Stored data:
==========

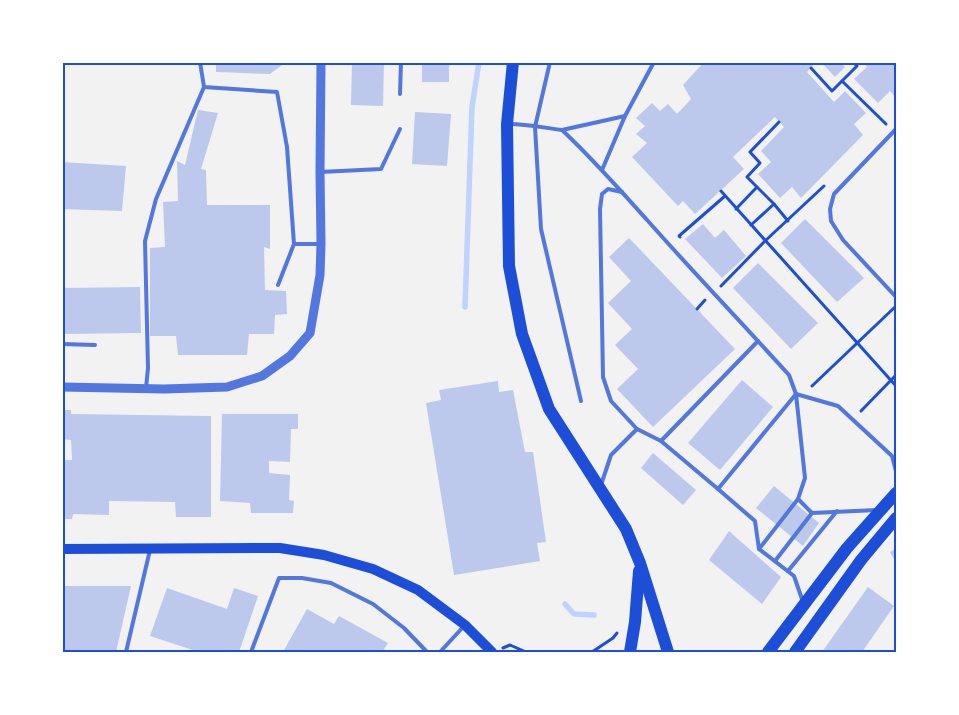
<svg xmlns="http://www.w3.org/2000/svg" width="959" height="715" viewBox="0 0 959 715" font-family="'Noto Sans',sans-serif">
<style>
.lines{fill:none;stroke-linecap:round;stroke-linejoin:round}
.stream{stroke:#bfd3fe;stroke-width:5.5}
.building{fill:#bdc9ec}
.path{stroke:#1d4ed8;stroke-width:3}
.service{stroke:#5277de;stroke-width:4}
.tertiary{stroke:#5277de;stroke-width:9}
.secondary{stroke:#1d4ed8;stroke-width:10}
.primary{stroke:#1d4ed8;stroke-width:12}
.neatline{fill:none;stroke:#1d4ed8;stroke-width:2}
</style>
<rect width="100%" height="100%" fill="#f2f2f2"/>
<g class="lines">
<g class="stream">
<polyline points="465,307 472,107 479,62"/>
<polyline points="565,604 574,614 594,615"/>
</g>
</g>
<g class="building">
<polygon points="216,62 286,62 270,74 216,72"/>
<polygon points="352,62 384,62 383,106 351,105"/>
<rect x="422" y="62" width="27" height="20"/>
<polygon points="704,62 816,62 807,72 834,102 845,91 866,113 854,124 863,135 801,198 792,187 780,198 758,174 771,162 761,151 784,127 775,117 733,157 744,169 695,214 683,201 678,206 632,157 647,143 636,134 645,126 636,118 652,103 660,111 668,104 677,114 691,99 683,85"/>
<polygon points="821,62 840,62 845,67 835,77"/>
<polygon points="863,62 896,62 896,98 890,91 878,103 854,79 867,67"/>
<polygon points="198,110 218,113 201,169 206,170 207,205 270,205 270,249 264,247 265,290 286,291 287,314 275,315 274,334 249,334 247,355 178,355 176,336 150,336 150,248 165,247 163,202 178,201 177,161 185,165"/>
<polygon points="415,112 451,114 447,166 412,164"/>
<polygon points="62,162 126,166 122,211 62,209"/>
<polygon points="805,219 864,278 837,302 781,243"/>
<polygon points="703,224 715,238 724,230 746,256 722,278 685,239"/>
<polygon points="629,238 735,349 653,427 617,389 638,369 615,345 632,329 608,303 631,281 609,257"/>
<polygon points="758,263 818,323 791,349 733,288"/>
<polygon points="140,287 141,333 62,334 62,288"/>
<polygon points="742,380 773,407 720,470 688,443"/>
<polygon points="498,381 499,392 513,390 525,452 533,452 546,542 537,543 540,561 454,575 426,403 441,400 439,390"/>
<polygon points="62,410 71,410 71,414 211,416 211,517 176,517 175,502 109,501 109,515 73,514 72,519 62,519 62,460 72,460 71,440 62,439"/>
<polygon points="222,414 298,414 298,429 291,429 290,462 269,461 269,473 290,475 289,500 294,501 293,513 251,513 250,503 220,501"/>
<polygon points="653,453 696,490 683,505 641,468"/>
<polygon points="774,486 819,523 803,546 756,508"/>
<polygon points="729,531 781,577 762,604 709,560"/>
<polygon points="896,548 896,563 890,552"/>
<polygon points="62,586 131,586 116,652 62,652"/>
<polygon points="868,587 894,606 862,652 822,652"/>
<polygon points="167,588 227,609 234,588 258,596 239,652 199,652 150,636"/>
<polygon points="307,609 334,624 339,616 388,643 383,651 386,652 283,652"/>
</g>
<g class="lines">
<g class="path">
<polyline points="811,68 832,91 857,66 853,62"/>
<polyline points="842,81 886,124"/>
<polyline points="779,122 750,152 760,163 747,177 774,204 788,221"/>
<polyline points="721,191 896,386"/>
<polyline points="736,209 757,187"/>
<polyline points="751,225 774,204"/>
<polyline points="680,237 679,236 725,196"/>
<polyline points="721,286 765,241 824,186"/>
<polyline points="697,309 705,300"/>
<polyline points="812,386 895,307"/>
<polyline points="861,411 896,375"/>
<polyline points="503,648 510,645 526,652"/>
<polyline points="592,652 613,638 617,633"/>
</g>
<g class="service">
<polyline points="200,62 204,87 277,92 287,147 294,244 321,244"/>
<polyline points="550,62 535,127 541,229 581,401"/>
<path d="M 654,62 L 625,116 L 562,130 C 593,159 620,190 648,221 C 694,273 742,323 789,375 L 796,394 L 838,406 L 892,456 L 896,471"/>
<polyline points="400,94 401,62"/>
<path d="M 510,124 C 527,124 545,128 562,130"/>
<polyline points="896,129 834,194 830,209 831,221 843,240 896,297"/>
<polyline points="602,170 625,116"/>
<polyline points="320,172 381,169 400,129"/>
<polyline points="622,192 608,189 602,194 600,209 603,377 611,401 637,429 661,441 718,489"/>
<polyline points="278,285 294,244"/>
<polyline points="62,344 95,345"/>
<polyline points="146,388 148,368 145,241 156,199 204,87"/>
<polyline points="796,394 718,489 755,521 759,549 794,576 803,602"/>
<polyline points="796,394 805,478 798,499"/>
<polyline points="661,441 758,341"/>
<polyline points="601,485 611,455 637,429"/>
<polyline points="759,549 798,499 812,513 877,510"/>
<polyline points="775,561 812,513"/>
<polyline points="788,571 837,511"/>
<polyline points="126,652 150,550"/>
<polyline points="251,652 279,578 302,578 331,583 373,604 404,628 427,652"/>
<polyline points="440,652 465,625"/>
</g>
<polyline class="tertiary" points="62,387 164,389 227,387 262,376 290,356 310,333 320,275 321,244 320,172 321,62"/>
<polyline class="secondary" points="62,549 280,548 324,555 373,569 418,590 465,625 492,652"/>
<g class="primary">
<polyline points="513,62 507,124 509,266 522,334 549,409 626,529 640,563 668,652"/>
<polyline points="630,652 635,622 639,571"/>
<polyline points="768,652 847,548 896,493"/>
<polyline points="795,652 861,560 896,518"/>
</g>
</g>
<rect width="959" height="715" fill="none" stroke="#ffffff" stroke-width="128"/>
<rect x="64" y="64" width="831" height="587" class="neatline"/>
</svg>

==========

Task to complete
Once the pictures are set aside, copy the remaining text of every entry exactly.

Exercise output
<svg xmlns="http://www.w3.org/2000/svg" width="959" height="715" viewBox="0 0 959 715" font-family="'Noto Sans',sans-serif">
<style>
.lines{fill:none;stroke-linecap:round;stroke-linejoin:round}
.stream{stroke:#bfd3fe;stroke-width:5.5}
.building{fill:#bdc9ec}
.path{stroke:#1d4ed8;stroke-width:3}
.service{stroke:#5277de;stroke-width:4}
.tertiary{stroke:#5277de;stroke-width:9}
.secondary{stroke:#1d4ed8;stroke-width:10}
.primary{stroke:#1d4ed8;stroke-width:12}
.neatline{fill:none;stroke:#1d4ed8;stroke-width:2}
</style>
<rect width="100%" height="100%" fill="#f2f2f2"/>
<g class="lines">
<g class="stream">
<polyline points="465,307 472,107 479,62"/>
<polyline points="565,604 574,614 594,615"/>
</g>
</g>
<g class="building">
<polygon points="216,62 286,62 270,74 216,72"/>
<polygon points="352,62 384,62 383,106 351,105"/>
<rect x="422" y="62" width="27" height="20"/>
<polygon points="704,62 816,62 807,72 834,102 845,91 866,113 854,124 863,135 801,198 792,187 780,198 758,174 771,162 761,151 784,127 775,117 733,157 744,169 695,214 683,201 678,206 632,157 647,143 636,134 645,126 636,118 652,103 660,111 668,104 677,114 691,99 683,85"/>
<polygon points="821,62 840,62 845,67 835,77"/>
<polygon points="863,62 896,62 896,98 890,91 878,103 854,79 867,67"/>
<polygon points="198,110 218,113 201,169 206,170 207,205 270,205 270,249 264,247 265,290 286,291 287,314 275,315 274,334 249,334 247,355 178,355 176,336 150,336 150,248 165,247 163,202 178,201 177,161 185,165"/>
<polygon points="415,112 451,114 447,166 412,164"/>
<polygon points="62,162 126,166 122,211 62,209"/>
<polygon points="805,219 864,278 837,302 781,243"/>
<polygon points="703,224 715,238 724,230 746,256 722,278 685,239"/>
<polygon points="629,238 735,349 653,427 617,389 638,369 615,345 632,329 608,303 631,281 609,257"/>
<polygon points="758,263 818,323 791,349 733,288"/>
<polygon points="140,287 141,333 62,334 62,288"/>
<polygon points="742,380 773,407 720,470 688,443"/>
<polygon points="498,381 499,392 513,390 525,452 533,452 546,542 537,543 540,561 454,575 426,403 441,400 439,390"/>
<polygon points="62,410 71,410 71,414 211,416 211,517 176,517 175,502 109,501 109,515 73,514 72,519 62,519 62,460 72,460 71,440 62,439"/>
<polygon points="222,414 298,414 298,429 291,429 290,462 269,461 269,473 290,475 289,500 294,501 293,513 251,513 250,503 220,501"/>
<polygon points="653,453 696,490 683,505 641,468"/>
<polygon points="774,486 819,523 803,546 756,508"/>
<polygon points="729,531 781,577 762,604 709,560"/>
<polygon points="896,548 896,563 890,552"/>
<polygon points="62,586 131,586 116,652 62,652"/>
<polygon points="868,587 894,606 862,652 822,652"/>
<polygon points="167,588 227,609 234,588 258,596 239,652 199,652 150,636"/>
<polygon points="307,609 334,624 339,616 388,643 383,651 386,652 283,652"/>
</g>
<g class="lines">
<g class="path">
<polyline points="811,68 832,91 857,66 853,62"/>
<polyline points="842,81 886,124"/>
<polyline points="779,122 750,152 760,163 747,177 774,204 788,221"/>
<polyline points="721,191 896,386"/>
<polyline points="736,209 757,187"/>
<polyline points="751,225 774,204"/>
<polyline points="680,237 679,236 725,196"/>
<polyline points="721,286 765,241 824,186"/>
<polyline points="697,309 705,300"/>
<polyline points="812,386 895,307"/>
<polyline points="861,411 896,375"/>
<polyline points="503,648 510,645 526,652"/>
<polyline points="592,652 613,638 617,633"/>
</g>
<g class="service">
<polyline points="200,62 204,87 277,92 287,147 294,244 321,244"/>
<polyline points="550,62 535,127 541,229 581,401"/>
<path d="M 654,62 L 625,116 L 562,130 C 593,159 620,190 648,221 C 694,273 742,323 789,375 L 796,394 L 838,406 L 892,456 L 896,471"/>
<polyline points="400,94 401,62"/>
<path d="M 510,124 C 527,124 545,128 562,130"/>
<polyline points="896,129 834,194 830,209 831,221 843,240 896,297"/>
<polyline points="602,170 625,116"/>
<polyline points="320,172 381,169 400,129"/>
<polyline points="622,192 608,189 602,194 600,209 603,377 611,401 637,429 661,441 718,489"/>
<polyline points="278,285 294,244"/>
<polyline points="62,344 95,345"/>
<polyline points="146,388 148,368 145,241 156,199 204,87"/>
<polyline points="796,394 718,489 755,521 759,549 794,576 803,602"/>
<polyline points="796,394 805,478 798,499"/>
<polyline points="661,441 758,341"/>
<polyline points="601,485 611,455 637,429"/>
<polyline points="759,549 798,499 812,513 877,510"/>
<polyline points="775,561 812,513"/>
<polyline points="788,571 837,511"/>
<polyline points="126,652 150,550"/>
<polyline points="251,652 279,578 302,578 331,583 373,604 404,628 427,652"/>
<polyline points="440,652 465,625"/>
</g>
<polyline class="tertiary" points="62,387 164,389 227,387 262,376 290,356 310,333 320,275 321,244 320,172 321,62"/>
<polyline class="secondary" points="62,549 280,548 324,555 373,569 418,590 465,625 492,652"/>
<g class="primary">
<polyline points="513,62 507,124 509,266 522,334 549,409 626,529 640,563 668,652"/>
<polyline points="630,652 635,622 639,571"/>
<polyline points="768,652 847,548 896,493"/>
<polyline points="795,652 861,560 896,518"/>
</g>
</g>
<rect width="959" height="715" fill="none" stroke="#ffffff" stroke-width="128"/>
<rect x="64" y="64" width="831" height="587" class="neatline"/>
</svg>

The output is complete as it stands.